■ **Work instruction**
Repeat the entries in full. Each line must match exactly.

■ **Data**
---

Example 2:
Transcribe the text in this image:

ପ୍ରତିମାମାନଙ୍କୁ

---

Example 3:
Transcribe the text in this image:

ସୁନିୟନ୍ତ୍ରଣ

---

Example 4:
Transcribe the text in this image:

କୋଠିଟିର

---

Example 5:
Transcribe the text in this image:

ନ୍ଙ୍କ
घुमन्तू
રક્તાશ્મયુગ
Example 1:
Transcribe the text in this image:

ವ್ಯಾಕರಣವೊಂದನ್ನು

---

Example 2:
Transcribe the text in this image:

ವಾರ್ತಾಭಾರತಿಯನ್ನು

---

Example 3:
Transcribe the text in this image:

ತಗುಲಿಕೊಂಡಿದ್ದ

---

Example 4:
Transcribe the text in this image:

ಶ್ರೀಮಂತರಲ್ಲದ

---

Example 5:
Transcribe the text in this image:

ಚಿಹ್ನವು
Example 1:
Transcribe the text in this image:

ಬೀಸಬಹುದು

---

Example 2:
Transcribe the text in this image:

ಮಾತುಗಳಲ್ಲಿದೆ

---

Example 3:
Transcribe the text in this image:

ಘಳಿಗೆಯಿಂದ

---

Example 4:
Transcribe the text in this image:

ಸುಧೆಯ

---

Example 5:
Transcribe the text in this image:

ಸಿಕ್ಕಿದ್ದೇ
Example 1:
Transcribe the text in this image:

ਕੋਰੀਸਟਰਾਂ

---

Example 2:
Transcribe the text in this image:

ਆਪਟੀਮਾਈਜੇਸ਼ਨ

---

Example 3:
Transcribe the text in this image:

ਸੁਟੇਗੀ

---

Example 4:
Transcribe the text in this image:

■ **Written solution**
---

Example 2:
Transcribe the text in this image:

ପ୍ରତିମାମାନଙ୍କୁ

---

Example 3:
Transcribe the text in this image:

ସୁନିୟନ୍ତ୍ରଣ

---

Example 4:
Transcribe the text in this image:

କୋଠିଟିର

---

Example 5:
Transcribe the text in this image:

ନ୍ଙ୍କ
घुमन्तू
રક્તાશ્મયુગ
Example 1:
Transcribe the text in this image:

ವ್ಯಾಕರಣವೊಂದನ್ನು

---

Example 2:
Transcribe the text in this image:

ವಾರ್ತಾಭಾರತಿಯನ್ನು

---

Example 3:
Transcribe the text in this image:

ತಗುಲಿಕೊಂಡಿದ್ದ

---

Example 4:
Transcribe the text in this image:

ಶ್ರೀಮಂತರಲ್ಲದ

---

Example 5:
Transcribe the text in this image:

ಚಿಹ್ನವು
Example 1:
Transcribe the text in this image:

ಬೀಸಬಹುದು

---

Example 2:
Transcribe the text in this image:

ಮಾತುಗಳಲ್ಲಿದೆ

---

Example 3:
Transcribe the text in this image:

ಘಳಿಗೆಯಿಂದ

---

Example 4:
Transcribe the text in this image:

ಸುಧೆಯ

---

Example 5:
Transcribe the text in this image:

ಸಿಕ್ಕಿದ್ದೇ
Example 1:
Transcribe the text in this image:

ਕੋਰੀਸਟਰਾਂ

---

Example 2:
Transcribe the text in this image:

ਆਪਟੀਮਾਈਜੇਸ਼ਨ

---

Example 3:
Transcribe the text in this image:

ਸੁਟੇਗੀ

---

Example 4:
Transcribe the text in this image:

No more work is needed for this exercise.